═══ Data for this exercise

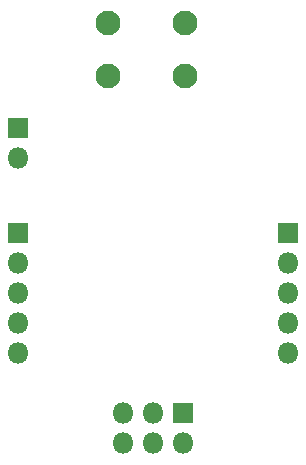
<source format=gbr>
%TF.GenerationSoftware,KiCad,Pcbnew,(5.1.6-0-10_14)*%
%TF.CreationDate,2020-10-01T20:26:03+09:00*%
%TF.ProjectId,hawk,6861776b-2e6b-4696-9361-645f70636258,rev?*%
%TF.SameCoordinates,Original*%
%TF.FileFunction,Soldermask,Bot*%
%TF.FilePolarity,Negative*%
%FSLAX46Y46*%
G04 Gerber Fmt 4.6, Leading zero omitted, Abs format (unit mm)*
G04 Created by KiCad (PCBNEW (5.1.6-0-10_14)) date 2020-10-01 20:26:03*
%MOMM*%
%LPD*%
G01*
G04 APERTURE LIST*
%ADD10C,2.100000*%
%ADD11O,1.800000X1.800000*%
%ADD12R,1.800000X1.800000*%
G04 APERTURE END LIST*
D10*
%TO.C,SW1*%
X118260000Y-88900000D03*
X118260000Y-93400000D03*
X111760000Y-88900000D03*
X111760000Y-93400000D03*
%TD*%
D11*
%TO.C,J3*%
X104140000Y-100330000D03*
D12*
X104140000Y-97790000D03*
%TD*%
D11*
%TO.C,J2*%
X127000000Y-116840000D03*
X127000000Y-114300000D03*
X127000000Y-111760000D03*
X127000000Y-109220000D03*
D12*
X127000000Y-106680000D03*
%TD*%
D11*
%TO.C,J1*%
X104140000Y-116840000D03*
X104140000Y-114300000D03*
X104140000Y-111760000D03*
X104140000Y-109220000D03*
D12*
X104140000Y-106680000D03*
%TD*%
D11*
%TO.C,J0*%
X113030000Y-124460000D03*
X113030000Y-121920000D03*
X115570000Y-124460000D03*
X115570000Y-121920000D03*
X118110000Y-124460000D03*
D12*
X118110000Y-121920000D03*
%TD*%
M02*

</source>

══════

* [Problem to work on]: Take the line above containing "X127000000Y-106680000D03*", the line containing "X115570000Y-124460000D03*", and all lines in between, and copy them exactly without anything else.

* [Result of the task]:
X127000000Y-106680000D03*
%TD*%
D11*
%TO.C,J1*%
X104140000Y-116840000D03*
X104140000Y-114300000D03*
X104140000Y-111760000D03*
X104140000Y-109220000D03*
D12*
X104140000Y-106680000D03*
%TD*%
D11*
%TO.C,J0*%
X113030000Y-124460000D03*
X113030000Y-121920000D03*
X115570000Y-124460000D03*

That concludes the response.